◆ Problem ◆
Display each line in the items below that contains the string "activité".

◆ Records for this exercise ◆
++++++++++

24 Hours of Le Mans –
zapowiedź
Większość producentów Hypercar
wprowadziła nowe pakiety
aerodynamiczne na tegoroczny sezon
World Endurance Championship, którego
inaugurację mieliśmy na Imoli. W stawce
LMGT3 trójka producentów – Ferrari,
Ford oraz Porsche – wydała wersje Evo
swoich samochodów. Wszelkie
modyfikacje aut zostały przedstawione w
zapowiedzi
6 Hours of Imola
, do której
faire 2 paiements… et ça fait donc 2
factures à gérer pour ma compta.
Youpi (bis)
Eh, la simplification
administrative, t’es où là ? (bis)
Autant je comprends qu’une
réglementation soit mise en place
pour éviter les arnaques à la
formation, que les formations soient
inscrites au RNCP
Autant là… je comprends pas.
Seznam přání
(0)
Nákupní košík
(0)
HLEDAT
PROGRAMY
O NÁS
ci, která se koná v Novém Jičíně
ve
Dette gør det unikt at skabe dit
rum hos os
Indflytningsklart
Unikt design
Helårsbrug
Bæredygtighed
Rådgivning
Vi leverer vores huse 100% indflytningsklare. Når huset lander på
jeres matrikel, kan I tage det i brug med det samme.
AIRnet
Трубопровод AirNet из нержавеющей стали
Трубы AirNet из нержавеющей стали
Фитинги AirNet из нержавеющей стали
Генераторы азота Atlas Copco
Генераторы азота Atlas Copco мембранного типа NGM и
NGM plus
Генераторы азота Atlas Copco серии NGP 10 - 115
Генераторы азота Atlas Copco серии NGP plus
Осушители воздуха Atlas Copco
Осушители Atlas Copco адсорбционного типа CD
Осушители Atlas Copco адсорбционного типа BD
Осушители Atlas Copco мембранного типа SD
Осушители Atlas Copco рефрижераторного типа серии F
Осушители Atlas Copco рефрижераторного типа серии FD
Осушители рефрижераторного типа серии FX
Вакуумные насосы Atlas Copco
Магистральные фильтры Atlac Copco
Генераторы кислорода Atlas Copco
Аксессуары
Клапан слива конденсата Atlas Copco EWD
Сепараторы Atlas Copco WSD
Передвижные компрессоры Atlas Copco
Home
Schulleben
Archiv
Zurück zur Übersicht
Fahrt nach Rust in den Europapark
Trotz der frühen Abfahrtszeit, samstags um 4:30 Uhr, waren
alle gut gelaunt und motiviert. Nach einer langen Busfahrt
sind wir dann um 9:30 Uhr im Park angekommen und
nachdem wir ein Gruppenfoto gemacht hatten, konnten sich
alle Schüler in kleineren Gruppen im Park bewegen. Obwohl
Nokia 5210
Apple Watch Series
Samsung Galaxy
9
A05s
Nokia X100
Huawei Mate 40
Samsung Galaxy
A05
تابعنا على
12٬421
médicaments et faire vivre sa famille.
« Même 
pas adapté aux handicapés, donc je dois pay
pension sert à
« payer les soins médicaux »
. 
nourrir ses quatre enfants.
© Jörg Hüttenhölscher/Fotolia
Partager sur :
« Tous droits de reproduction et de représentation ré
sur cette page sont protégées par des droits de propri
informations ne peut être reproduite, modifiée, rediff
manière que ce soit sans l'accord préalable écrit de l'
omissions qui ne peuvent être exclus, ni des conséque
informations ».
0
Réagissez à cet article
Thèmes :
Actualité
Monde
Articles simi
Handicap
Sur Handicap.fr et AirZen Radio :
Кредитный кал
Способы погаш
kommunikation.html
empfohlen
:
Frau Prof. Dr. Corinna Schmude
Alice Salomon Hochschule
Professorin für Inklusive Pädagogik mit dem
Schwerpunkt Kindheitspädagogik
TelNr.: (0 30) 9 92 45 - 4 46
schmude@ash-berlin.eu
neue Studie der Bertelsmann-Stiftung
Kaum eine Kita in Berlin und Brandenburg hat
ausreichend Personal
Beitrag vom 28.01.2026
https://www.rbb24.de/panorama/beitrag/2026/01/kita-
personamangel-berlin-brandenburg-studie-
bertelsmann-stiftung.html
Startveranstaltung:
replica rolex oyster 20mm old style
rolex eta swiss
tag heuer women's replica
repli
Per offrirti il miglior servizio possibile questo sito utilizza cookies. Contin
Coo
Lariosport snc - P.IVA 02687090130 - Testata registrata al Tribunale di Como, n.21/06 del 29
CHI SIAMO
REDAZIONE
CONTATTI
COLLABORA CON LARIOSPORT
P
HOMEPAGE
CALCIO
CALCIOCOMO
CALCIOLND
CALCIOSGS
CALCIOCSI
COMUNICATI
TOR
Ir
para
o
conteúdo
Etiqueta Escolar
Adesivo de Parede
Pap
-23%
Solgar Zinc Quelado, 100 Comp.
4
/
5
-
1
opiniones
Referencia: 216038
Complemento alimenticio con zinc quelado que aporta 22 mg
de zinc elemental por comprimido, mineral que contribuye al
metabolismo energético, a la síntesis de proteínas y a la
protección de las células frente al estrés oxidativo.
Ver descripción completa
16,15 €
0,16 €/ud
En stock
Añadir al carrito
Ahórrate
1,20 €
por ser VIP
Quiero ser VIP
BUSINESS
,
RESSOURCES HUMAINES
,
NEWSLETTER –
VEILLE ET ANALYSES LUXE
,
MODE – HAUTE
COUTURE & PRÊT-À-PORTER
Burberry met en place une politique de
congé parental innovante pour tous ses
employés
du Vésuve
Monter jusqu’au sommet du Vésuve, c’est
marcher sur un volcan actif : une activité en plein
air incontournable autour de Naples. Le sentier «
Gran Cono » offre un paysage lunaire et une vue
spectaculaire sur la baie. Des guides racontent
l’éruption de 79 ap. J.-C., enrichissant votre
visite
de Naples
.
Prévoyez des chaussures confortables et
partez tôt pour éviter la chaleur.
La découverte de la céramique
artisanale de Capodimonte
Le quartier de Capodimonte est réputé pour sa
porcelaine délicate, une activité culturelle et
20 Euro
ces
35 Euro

++++++++++

◆ Answer to this exercise ◆
marcher sur un volcan actif : une activité en plein
porcelaine délicate, une activité culturelle et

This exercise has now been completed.